Type 1 diabetes in children is a major health problem in Europe, and the incidence of the disease is increasing. The consequences and costs of Type 1 diabetes presenting in childhood are immense. Type 1 diabetes develops in genetically susceptible individuals, if one or several environmental factors lead to autoimmune destruction of the pancreatic beta-cells. Cow milk proteins are one of the main candidates among the environmental factors. The objective of the present proposal is to determine whether denial of nutritional cow milk proteins for at least the first 6 months of life reduces the incidence of Type 1 diabetes in children at increased genetic risk of developing the disease and/or the appearance of diabetes associated antibodies by the age of 6 years. The proposal is based on a pilot study in man indicating that it may be possible to modify spontaneous beta-cell autoimmunity by dietary intervention.
The overall objective of the project is to determine whether weaning to a casein hydrolysate (Nutramigen TM) during at least the first 6 months of life reduces the incidence of Type 1 diabetes in genetically susceptible children.

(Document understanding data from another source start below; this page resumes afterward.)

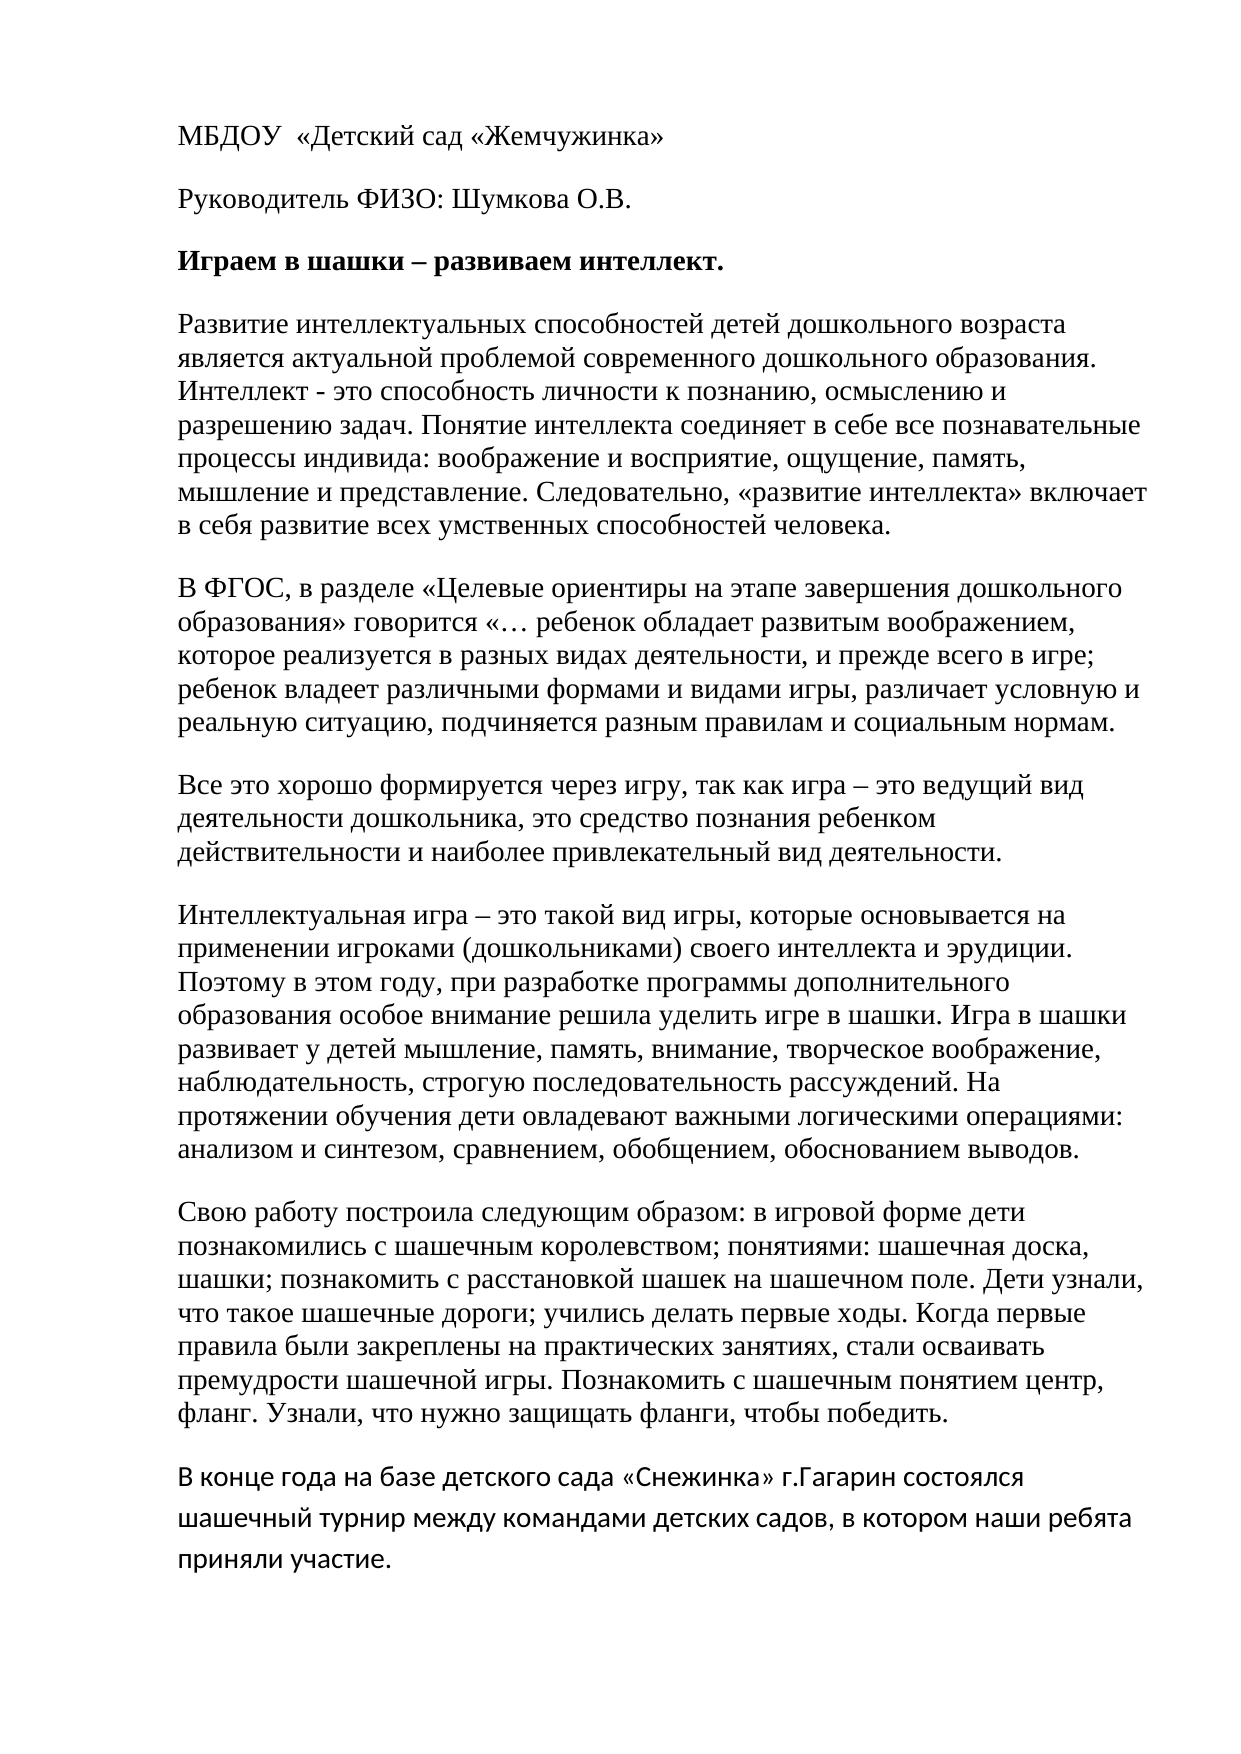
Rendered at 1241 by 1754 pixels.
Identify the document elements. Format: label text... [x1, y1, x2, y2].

text Все это хорошо формируется через игру, так как игра – это ведущий вид деятельности дошкольника, это средство познания ребенком действительности и наиболее привлекательный вид деятельности. [177, 767, 1152, 868]
text МБДОУ «Детский сад «Жемчужинка» [177, 118, 1152, 152]
text Интеллектуальная игра – это такой вид игры, которые основывается на применении игроками (дошкольниками) своего интеллекта и эрудиции. Поэтому в этом году, при разработке программы дополнительного образования особое внимание решила уделить игре в шашки. Игра в шашки развивает у детей мышление, память, внимание, творческое воображение, наблюдательность, строгую последовательность рассуждений. На протяжении обучения дети овладевают важными логическими операциями: анализом и синтезом, сравнением, обобщением, обоснованием выводов. [177, 897, 1152, 1165]
text Свою работу построила следующим образом: в игровой форме дети познакомились с шашечным королевством; понятиями: шашечная доска, шашки; познакомить с расстановкой шашек на шашечном поле. Дети узнали, что такое шашечные дороги; учились делать первые ходы. Когда первые правила были закреплены на практических занятиях, стали осваивать премудрости шашечной игры. Познакомить с шашечным понятием центр, фланг. Узнали, что нужно защищать фланги, чтобы победить. [177, 1194, 1152, 1429]
text Развитие интеллектуальных способностей детей дошкольного возраста является актуальной проблемой современного дошкольного образования. Интеллект - это способность личности к познанию, осмыслению и разрешению задач. Понятие интеллекта соединяет в себе все познавательные процессы индивида: воображение и восприятие, ощущение, память, мышление и представление. Следовательно, «развитие интеллекта» включает в себя развитие всех умственных способностей человека. [177, 306, 1152, 541]
text Играем в шашки – развиваем интеллект. [177, 243, 1152, 277]
text В ФГОС, в разделе «Целевые ориентиры на этапе завершения дошкольного образования» говорится «… ребенок обладает развитым воображением, которое реализуется в разных видах деятельности, и прежде всего в игре; ребенок владеет различными формами и видами игры, различает условную и реальную ситуацию, подчиняется разным правилам и социальным нормам. [177, 570, 1152, 738]
text В конце года на базе детского сада «Снежинка» г.Гагарин состоялся шашечный турнир между командами детских садов, в котором наши ребята приняли участие. [177, 1458, 1152, 1576]
text Руководитель ФИЗО: Шумкова О.В. [177, 181, 1152, 214]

An important study question is, whether casein hydrolysate effects are due to the avoidance of complex weaning diets such as cow's milk based formula. This question will be addressed by correlating cow's milk immune responses with autoimmune markers and with diabetes.

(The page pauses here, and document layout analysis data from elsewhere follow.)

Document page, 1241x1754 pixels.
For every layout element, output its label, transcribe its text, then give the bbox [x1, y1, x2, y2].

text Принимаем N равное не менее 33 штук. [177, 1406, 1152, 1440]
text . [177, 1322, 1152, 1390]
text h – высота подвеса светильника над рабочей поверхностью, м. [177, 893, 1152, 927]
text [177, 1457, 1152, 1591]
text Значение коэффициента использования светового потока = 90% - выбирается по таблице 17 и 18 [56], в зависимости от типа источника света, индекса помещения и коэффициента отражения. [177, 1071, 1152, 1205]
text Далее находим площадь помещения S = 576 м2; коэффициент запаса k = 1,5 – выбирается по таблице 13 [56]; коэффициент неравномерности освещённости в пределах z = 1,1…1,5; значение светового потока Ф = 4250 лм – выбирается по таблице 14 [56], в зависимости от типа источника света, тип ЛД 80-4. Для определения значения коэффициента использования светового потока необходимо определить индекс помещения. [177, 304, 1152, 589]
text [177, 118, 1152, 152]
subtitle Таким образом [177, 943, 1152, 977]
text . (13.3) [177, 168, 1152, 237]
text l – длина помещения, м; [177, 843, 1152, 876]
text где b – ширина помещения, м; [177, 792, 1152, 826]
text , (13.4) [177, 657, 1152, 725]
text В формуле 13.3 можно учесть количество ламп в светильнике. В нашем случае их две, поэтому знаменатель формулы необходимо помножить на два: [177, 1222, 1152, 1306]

Within the time frames of the present application, the trial will answer specific questions:
- Specific Aim I: Will the intervention reduce the frequency of autoimmune markers of beta-cell destruction during the first 6 years of life in subjects with increased genetic risk for Type I diabetes?
- Specific Aim II: Are there relationships between cow's milk antibodies, a measure of cow's milk exposure, and autoimmunity to islet antigens?

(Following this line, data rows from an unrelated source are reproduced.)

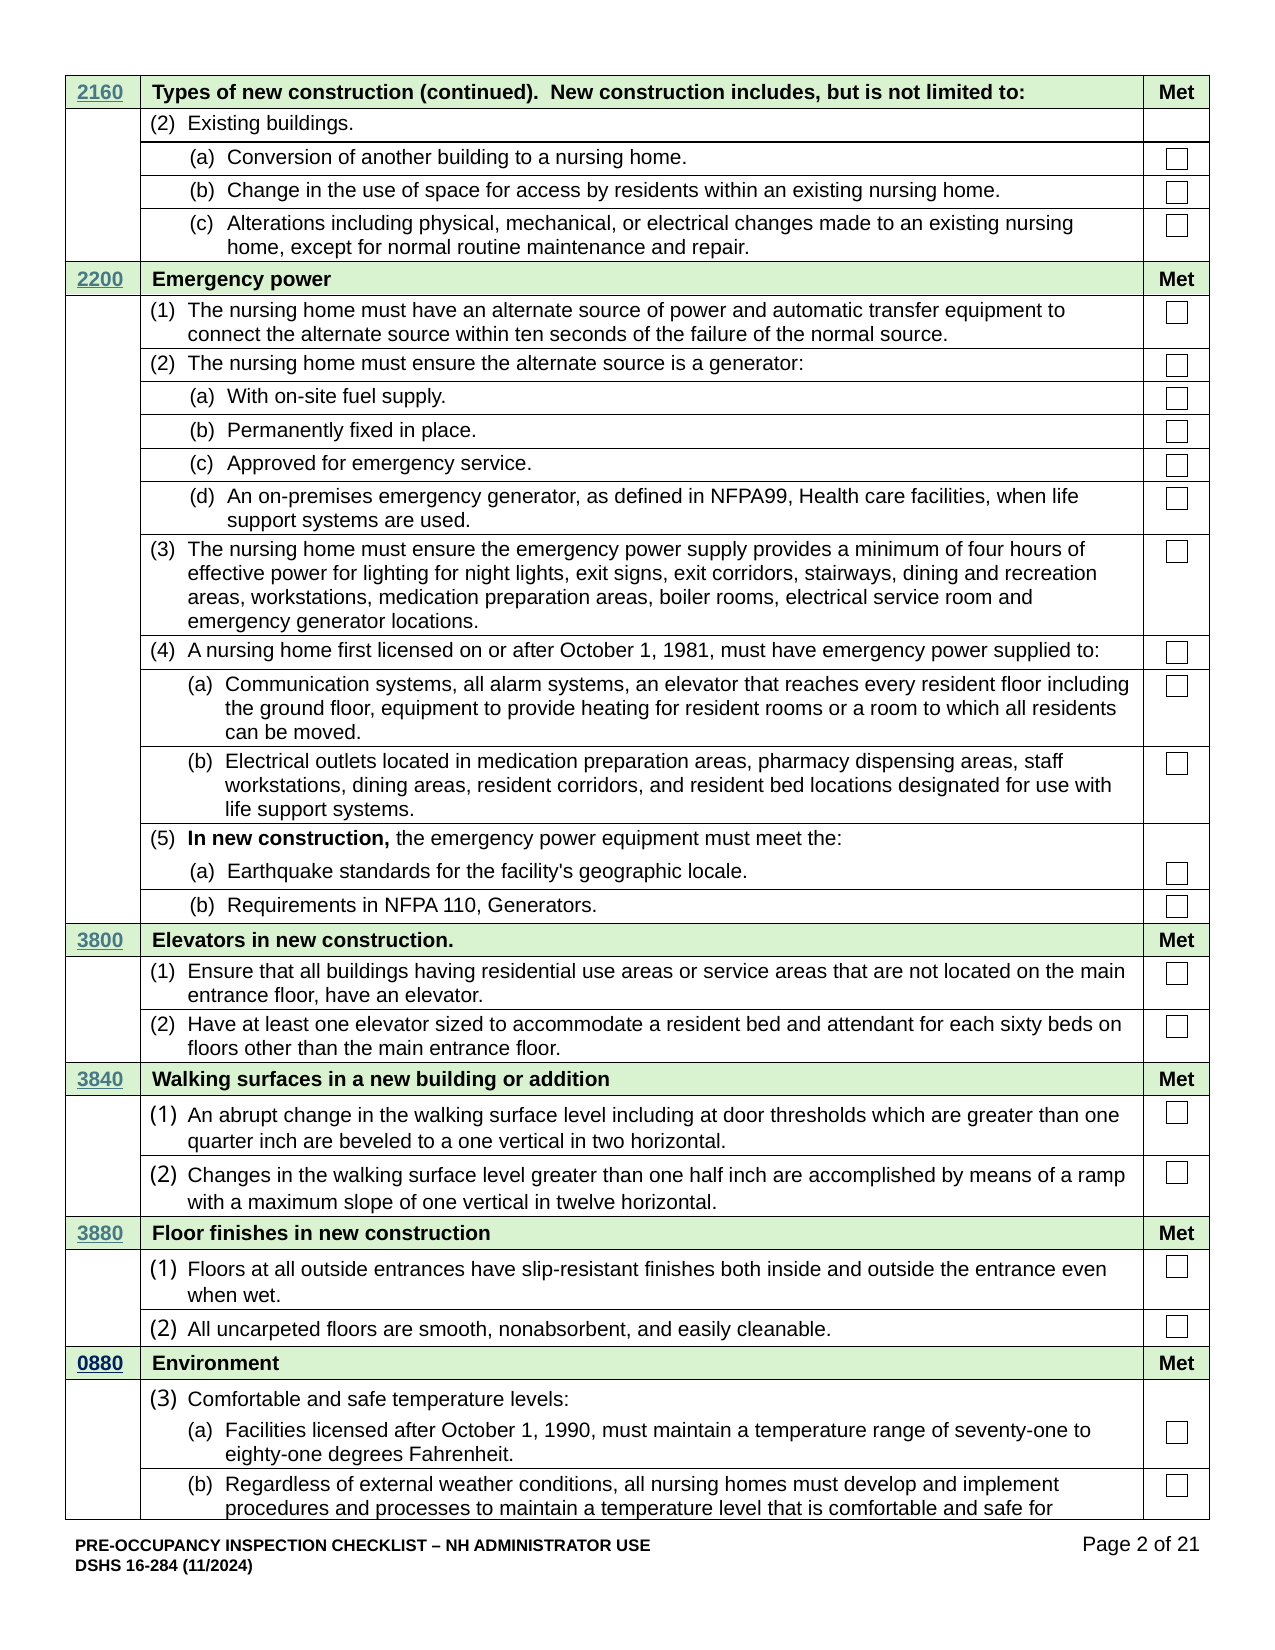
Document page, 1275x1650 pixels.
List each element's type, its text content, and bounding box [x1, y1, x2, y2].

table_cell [141, 1469, 1143, 1519]
table_cell Permanently fixed in place. [141, 415, 1143, 448]
table_cell Earthquake standards for the facility's geographic locale. [141, 856, 1143, 889]
table_cell Met [1144, 1347, 1209, 1379]
table_cell Changes in the walking surface level greater than one half inch are accomplished by means of a ramp with a maximum slope of one vertical in twelve horizontal. [141, 1156, 1143, 1216]
table_cell [1144, 535, 1209, 635]
table_cell Facilities licensed after October 1, 1990, must maintain a temperature range of seventy-one to eighty-one degrees Fahrenheit. [141, 1415, 1143, 1468]
table_cell All uncarpeted floors are smooth, nonabsorbent, and easily cleanable. [141, 1310, 1143, 1346]
table_cell [1144, 636, 1209, 668]
table_cell In new construction, the emergency power equipment must meet the: [141, 824, 1143, 856]
table_cell The nursing home must ensure the emergency power supply provides a minimum of four hours of effective power for lighting for night lights, exit signs, exit corridors, stairways, dining and recreation areas, workstations, medication preparation areas, boiler rooms, electrical service room and emergency generator locations. [141, 535, 1143, 635]
table_cell The nursing home must have an alternate source of power and automatic transfer equipment to connect the alternate source within ten seconds of the failure of the normal source. [141, 296, 1143, 348]
table_cell Approved for emergency service. [141, 449, 1143, 481]
table_cell [1144, 482, 1209, 534]
table_cell [1144, 1415, 1209, 1468]
table_cell 0880 [66, 1347, 140, 1379]
table_cell Elevators in new construction. [141, 924, 1143, 956]
table_cell [1144, 109, 1209, 141]
table_cell [1144, 1250, 1209, 1309]
table_cell 3880 [66, 1217, 140, 1249]
table_cell [1144, 349, 1209, 381]
table_cell [1144, 143, 1209, 175]
table_cell 2160 [66, 76, 140, 108]
table_cell [1144, 209, 1209, 261]
table_cell Met [1144, 262, 1209, 294]
table_cell The nursing home must ensure the alternate source is a generator: [141, 349, 1143, 381]
table_cell 3800 [66, 924, 140, 956]
table_cell [1144, 1156, 1209, 1216]
table_cell Comfortable and safe temperature levels: [141, 1380, 1143, 1415]
table_cell Types of new construction (continued). New construction includes, but is not limited to: [141, 76, 1143, 108]
table_cell Met [1144, 1063, 1209, 1095]
table_cell [1144, 1010, 1209, 1062]
table_cell [1144, 296, 1209, 348]
table_cell Met [1144, 924, 1209, 956]
table_cell An on-premises emergency generator, as defined in NFPA99, Health care facilities, when life support systems are used. [141, 482, 1143, 534]
table_cell Floor finishes in new construction [141, 1217, 1143, 1249]
table_cell [1144, 670, 1209, 746]
table_cell Change in the use of space for access by residents within an existing nursing home. [141, 176, 1143, 208]
table_cell Requirements in NFPA 110, Generators. [141, 890, 1143, 923]
table_cell With on-site fuel supply. [141, 382, 1143, 414]
table_cell Emergency power [141, 262, 1143, 294]
table_cell Alterations including physical, mechanical, or electrical changes made to an existing nursing home, except for normal routine maintenance and repair. [141, 209, 1143, 261]
table_cell Met [1144, 1217, 1209, 1249]
table_cell [66, 296, 140, 923]
table_cell Conversion of another building to a nursing home. [141, 143, 1143, 175]
table_cell [66, 1380, 140, 1519]
table_cell [66, 957, 140, 1062]
table_cell 2200 [66, 262, 140, 294]
table_cell [1144, 957, 1209, 1009]
table_cell [1144, 1469, 1209, 1519]
table_cell [1144, 176, 1209, 208]
table_cell Communication systems, all alarm systems, an elevator that reaches every resident floor including the ground floor, equipment to provide heating for resident rooms or a room to which all residents can be moved. [141, 670, 1143, 746]
table_cell 3840 [66, 1063, 140, 1095]
table_cell [66, 109, 140, 261]
table_cell [66, 1096, 140, 1216]
table_cell [1144, 415, 1209, 448]
table_cell Electrical outlets located in medication preparation areas, pharmacy dispensing areas, staff workstations, dining areas, resident corridors, and resident bed locations designated for use with life support systems. [141, 747, 1143, 823]
table_cell [1144, 747, 1209, 823]
table_cell A nursing home first licensed on or after October 1, 1981, must have emergency power supplied to: [141, 636, 1143, 668]
table_cell [1144, 890, 1209, 923]
table_cell [1144, 1096, 1209, 1155]
table_cell [1144, 1380, 1209, 1415]
table_cell Have at least one elevator sized to accommodate a resident bed and attendant for each sixty beds on floors other than the main entrance floor. [141, 1010, 1143, 1062]
table_cell [1144, 824, 1209, 856]
table_cell Floors at all outside entrances have slip-resistant finishes both inside and outside the entrance even when wet. [141, 1250, 1143, 1309]
table_cell [1144, 449, 1209, 481]
table_cell Met [1144, 76, 1209, 108]
table_cell [1144, 856, 1209, 889]
table_cell Environment [141, 1347, 1143, 1379]
table_cell [1144, 1310, 1209, 1346]
table_cell An abrupt change in the walking surface level including at door thresholds which are greater than one quarter inch are beveled to a one vertical in two horizontal. [141, 1096, 1143, 1155]
table_cell Existing buildings. [141, 109, 1143, 141]
table_cell [1144, 382, 1209, 414]
table_cell [66, 1250, 140, 1346]
table_cell Ensure that all buildings having residential use areas or service areas that are not located on the main entrance floor, have an elevator. [141, 957, 1143, 1009]
table_cell Walking surfaces in a new building or addition [141, 1063, 1143, 1095]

We will recruit and identify newborn infants with an increased genetic risk for Type 1 diabetes (Milestone 1), implement a dietary intervention in infancy (Milestone 2) to attempt to decrease the incidence of the disease (Milestone 3), and collect blood samples at follow-up visits to measure the effect of the intervention on the appearance of immunological markers of Type 1 diabetes (Milestone 4).